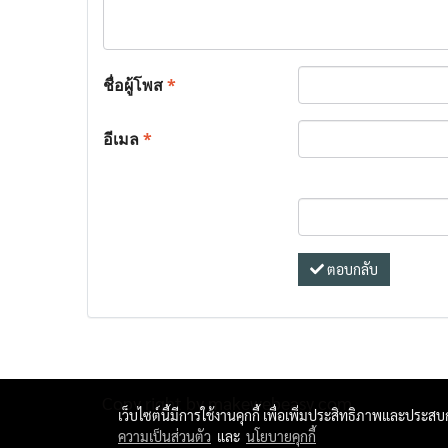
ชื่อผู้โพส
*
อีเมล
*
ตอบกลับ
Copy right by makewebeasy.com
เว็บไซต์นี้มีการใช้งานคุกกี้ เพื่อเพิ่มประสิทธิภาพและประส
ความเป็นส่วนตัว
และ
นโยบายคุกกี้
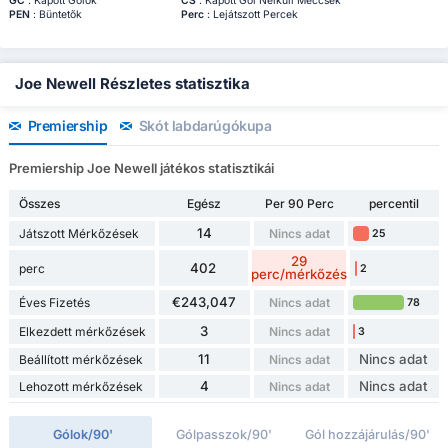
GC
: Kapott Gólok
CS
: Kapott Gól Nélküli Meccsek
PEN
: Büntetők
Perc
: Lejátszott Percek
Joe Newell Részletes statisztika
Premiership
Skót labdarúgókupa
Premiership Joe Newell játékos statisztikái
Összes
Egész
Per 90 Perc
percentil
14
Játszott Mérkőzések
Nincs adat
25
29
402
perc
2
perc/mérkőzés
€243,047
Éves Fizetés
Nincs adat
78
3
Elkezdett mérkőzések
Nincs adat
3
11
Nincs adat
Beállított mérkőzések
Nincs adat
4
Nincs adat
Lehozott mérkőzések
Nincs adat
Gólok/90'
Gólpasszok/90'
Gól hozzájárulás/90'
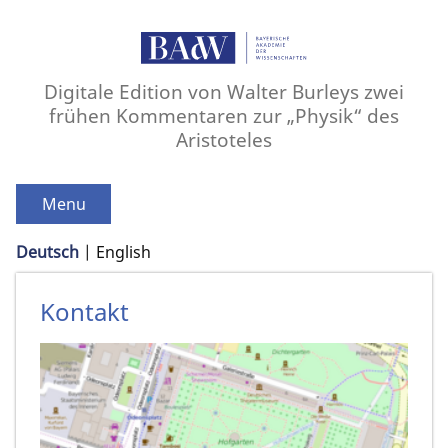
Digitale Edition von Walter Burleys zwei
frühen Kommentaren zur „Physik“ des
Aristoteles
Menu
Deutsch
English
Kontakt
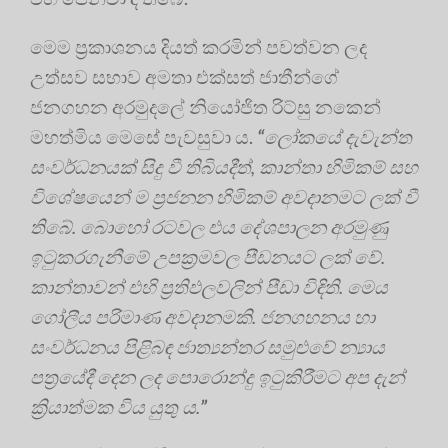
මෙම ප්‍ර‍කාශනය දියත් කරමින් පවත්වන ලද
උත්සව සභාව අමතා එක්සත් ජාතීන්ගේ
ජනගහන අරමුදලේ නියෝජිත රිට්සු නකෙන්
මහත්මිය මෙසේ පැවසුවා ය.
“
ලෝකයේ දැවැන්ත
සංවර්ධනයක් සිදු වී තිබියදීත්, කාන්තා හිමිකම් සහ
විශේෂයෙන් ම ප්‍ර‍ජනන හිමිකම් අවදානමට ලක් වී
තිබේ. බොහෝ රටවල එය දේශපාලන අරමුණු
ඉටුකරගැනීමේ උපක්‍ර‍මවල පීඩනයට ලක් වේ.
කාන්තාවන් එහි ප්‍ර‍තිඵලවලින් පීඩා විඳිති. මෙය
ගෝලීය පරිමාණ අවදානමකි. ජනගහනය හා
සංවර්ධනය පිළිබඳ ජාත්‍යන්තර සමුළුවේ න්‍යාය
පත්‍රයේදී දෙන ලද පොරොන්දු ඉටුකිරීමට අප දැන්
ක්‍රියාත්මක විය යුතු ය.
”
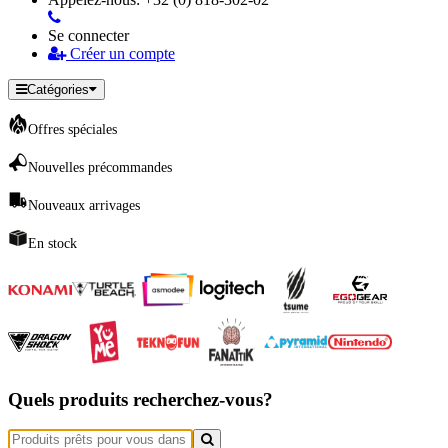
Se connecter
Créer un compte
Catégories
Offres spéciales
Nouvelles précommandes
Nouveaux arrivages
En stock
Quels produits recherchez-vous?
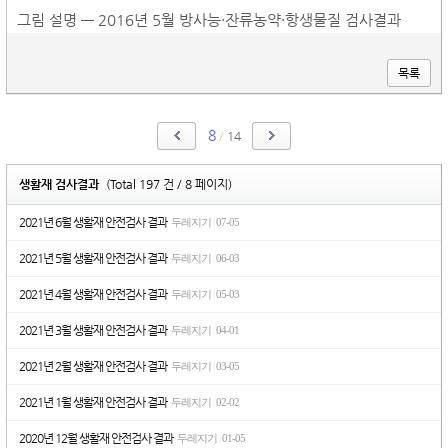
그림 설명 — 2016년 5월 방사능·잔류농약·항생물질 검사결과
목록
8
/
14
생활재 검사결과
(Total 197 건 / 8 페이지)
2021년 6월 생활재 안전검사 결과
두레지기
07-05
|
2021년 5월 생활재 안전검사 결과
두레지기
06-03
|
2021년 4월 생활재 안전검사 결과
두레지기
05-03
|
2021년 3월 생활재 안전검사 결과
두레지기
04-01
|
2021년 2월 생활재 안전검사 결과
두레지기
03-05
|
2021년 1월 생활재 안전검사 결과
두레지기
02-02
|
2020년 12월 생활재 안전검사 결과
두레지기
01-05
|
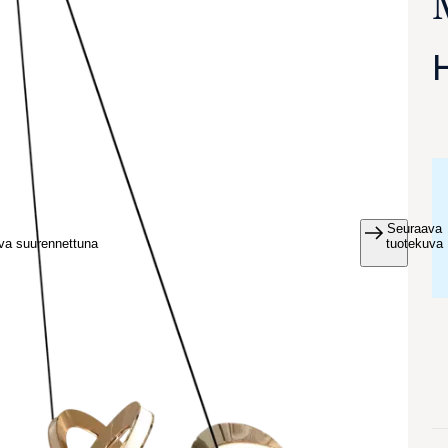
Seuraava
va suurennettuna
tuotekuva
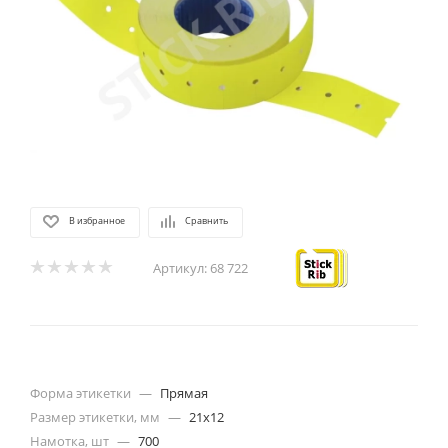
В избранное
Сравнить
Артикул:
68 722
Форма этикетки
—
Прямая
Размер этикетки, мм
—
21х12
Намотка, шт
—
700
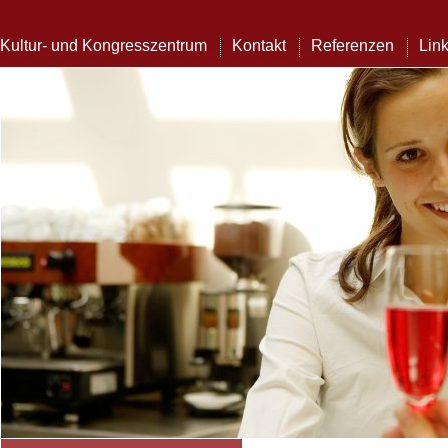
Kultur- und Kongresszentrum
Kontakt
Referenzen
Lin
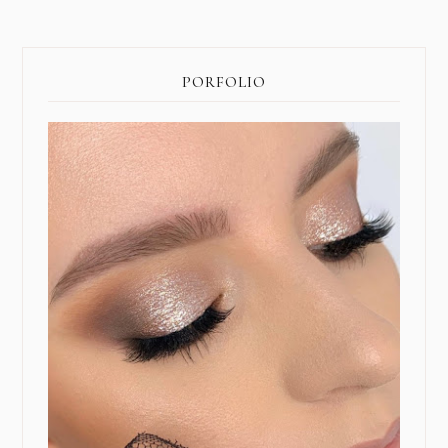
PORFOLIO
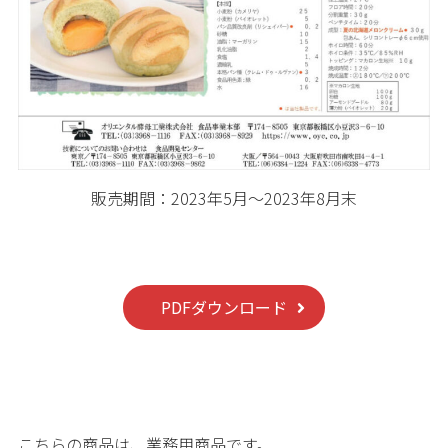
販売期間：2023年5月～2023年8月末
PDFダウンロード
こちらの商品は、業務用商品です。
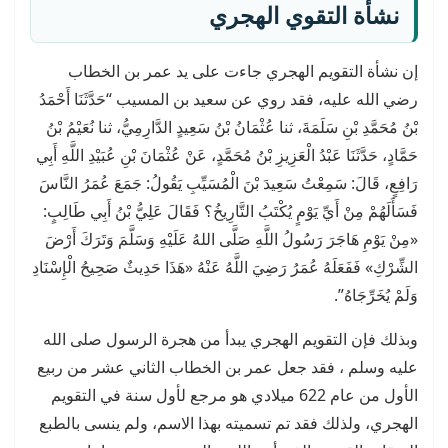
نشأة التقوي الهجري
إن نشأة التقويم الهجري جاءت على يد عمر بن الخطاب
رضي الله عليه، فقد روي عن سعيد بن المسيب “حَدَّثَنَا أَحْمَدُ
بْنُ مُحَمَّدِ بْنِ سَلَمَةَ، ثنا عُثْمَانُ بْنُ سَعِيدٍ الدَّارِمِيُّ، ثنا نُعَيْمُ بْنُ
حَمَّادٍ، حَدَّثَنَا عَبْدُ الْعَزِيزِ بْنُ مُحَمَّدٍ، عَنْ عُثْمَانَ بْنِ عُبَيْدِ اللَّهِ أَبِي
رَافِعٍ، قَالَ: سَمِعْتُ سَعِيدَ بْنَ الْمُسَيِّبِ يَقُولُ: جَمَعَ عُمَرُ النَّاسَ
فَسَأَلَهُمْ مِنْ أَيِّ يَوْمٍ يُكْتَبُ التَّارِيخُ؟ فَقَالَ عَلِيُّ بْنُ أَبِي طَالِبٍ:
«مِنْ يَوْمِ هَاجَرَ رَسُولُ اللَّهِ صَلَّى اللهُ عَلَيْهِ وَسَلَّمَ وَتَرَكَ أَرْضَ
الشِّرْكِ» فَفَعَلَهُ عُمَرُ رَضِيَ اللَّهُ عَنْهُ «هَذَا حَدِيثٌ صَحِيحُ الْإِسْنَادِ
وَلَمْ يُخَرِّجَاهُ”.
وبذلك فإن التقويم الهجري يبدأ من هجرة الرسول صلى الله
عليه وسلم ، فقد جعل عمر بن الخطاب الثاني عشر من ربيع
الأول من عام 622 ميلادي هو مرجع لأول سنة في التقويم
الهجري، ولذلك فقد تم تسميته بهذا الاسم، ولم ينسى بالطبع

-- WHAT YOU HAVE TO DO --
Be exact. Write out all the entries and omit the pictures.

-- RESPONSE AREA --
ชื่อผู้โพส
*
อีเมล
*
ตอบกลับ
Copy right by makewebeasy.com
เว็บไซต์นี้มีการใช้งานคุกกี้ เพื่อเพิ่มประสิทธิภาพและประส
ความเป็นส่วนตัว
และ
นโยบายคุกกี้
GC
: Kapott Gólok
CS
: Kapott Gól Nélküli Meccsek
PEN
: Büntetők
Perc
: Lejátszott Percek
Joe Newell Részletes statisztika
Premiership
Skót labdarúgókupa
Premiership Joe Newell játékos statisztikái
Összes
Egész
Per 90 Perc
percentil
14
Játszott Mérkőzések
Nincs adat
25
29
402
perc
2
perc/mérkőzés
€243,047
Éves Fizetés
Nincs adat
78
3
Elkezdett mérkőzések
Nincs adat
3
11
Nincs adat
Beállított mérkőzések
Nincs adat
4
Nincs adat
Lehozott mérkőzések
Nincs adat
Gólok/90'
Gólpasszok/90'
Gól hozzájárulás/90'
Digitale Edition von Walter Burleys zwei
frühen Kommentaren zur „Physik“ des
Aristoteles
Menu
Deutsch
English
Kontakt
මෙම ප්‍ර‍කාශනය දියත් කරමින් පවත්වන ලද
උත්සව සභාව අමතා එක්සත් ජාතීන්ගේ
ජනගහන අරමුදලේ නියෝජිත රිට්සු නකෙන්
මහත්මිය මෙසේ පැවසුවා ය.
“
ලෝකයේ දැවැන්ත
සංවර්ධනයක් සිදු වී තිබියදීත්, කාන්තා හිමිකම් සහ
විශේෂයෙන් ම ප්‍ර‍ජනන හිමිකම් අවදානමට ලක් වී
තිබේ. බොහෝ රටවල එය දේශපාලන අරමුණු
ඉටුකරගැනීමේ උපක්‍ර‍මවල පීඩනයට ලක් වේ.
කාන්තාවන් එහි ප්‍ර‍තිඵලවලින් පීඩා විඳිති. මෙය
ගෝලීය පරිමාණ අවදානමකි. ජනගහනය හා
සංවර්ධනය පිළිබඳ ජාත්‍යන්තර සමුළුවේ න්‍යාය
පත්‍රයේදී දෙන ලද පොරොන්දු ඉටුකිරීමට අප දැන්
ක්‍රියාත්මක විය යුතු ය.
”
Se connecter
Créer un compte
Catégories
Offres spéciales
Nouvelles précommandes
Nouveaux arrivages
En stock
Quels produits recherchez-vous?
그림 설명 — 2016년 5월 방사능·잔류농약·항생물질 검사결과
목록
8
/
14
생활재 검사결과
(Total 197 건 / 8 페이지)
2021년 6월 생활재 안전검사 결과
두레지기
07-05
|
2021년 5월 생활재 안전검사 결과
두레지기
06-03
|
2021년 4월 생활재 안전검사 결과
두레지기
05-03
|
2021년 3월 생활재 안전검사 결과
두레지기
04-01
|
2021년 2월 생활재 안전검사 결과
두레지기
03-05
|
2021년 1월 생활재 안전검사 결과
두레지기
02-02
|
2020년 12월 생활재 안전검사 결과
두레지기
01-05
|
Seuraava
va suurennettuna
tuotekuva
В избранное
Сравнить
Артикул:
68 722
Форма этикетки
—
Прямая
Размер этикетки, мм
—
21х12
Намотка, шт
—
700
Kultur- und Kongresszentrum
Kontakt
Referenzen
Lin
PORFOLIO
販売期間：2023年5月～2023年8月末
PDFダウンロード
こちらの商品は、業務用商品です。
نشأة التقوي الهجري
إن نشأة التقويم الهجري جاءت على يد عمر بن الخطاب
رضي الله عليه، فقد روي عن سعيد بن المسيب “حَدَّثَنَا أَحْمَدُ
بْنُ مُحَمَّدِ بْنِ سَلَمَةَ، ثنا عُثْمَانُ بْنُ سَعِيدٍ الدَّارِمِيُّ، ثنا نُعَيْمُ بْنُ
حَمَّادٍ، حَدَّثَنَا عَبْدُ الْعَزِيزِ بْنُ مُحَمَّدٍ، عَنْ عُثْمَانَ بْنِ عُبَيْدِ اللَّهِ أَبِي
رَافِعٍ، قَالَ: سَمِعْتُ سَعِيدَ بْنَ الْمُسَيِّبِ يَقُولُ: جَمَعَ عُمَرُ النَّاسَ
فَسَأَلَهُمْ مِنْ أَيِّ يَوْمٍ يُكْتَبُ التَّارِيخُ؟ فَقَالَ عَلِيُّ بْنُ أَبِي طَالِبٍ:
«مِنْ يَوْمِ هَاجَرَ رَسُولُ اللَّهِ صَلَّى اللهُ عَلَيْهِ وَسَلَّمَ وَتَرَكَ أَرْضَ
الشِّرْكِ» فَفَعَلَهُ عُمَرُ رَضِيَ اللَّهُ عَنْهُ «هَذَا حَدِيثٌ صَحِيحُ الْإِسْنَادِ
وَلَمْ يُخَرِّجَاهُ”.
وبذلك فإن التقويم الهجري يبدأ من هجرة الرسول صلى الله
عليه وسلم ، فقد جعل عمر بن الخطاب الثاني عشر من ربيع
الأول من عام 622 ميلادي هو مرجع لأول سنة في التقويم
الهجري، ولذلك فقد تم تسميته بهذا الاسم، ولم ينسى بالطبع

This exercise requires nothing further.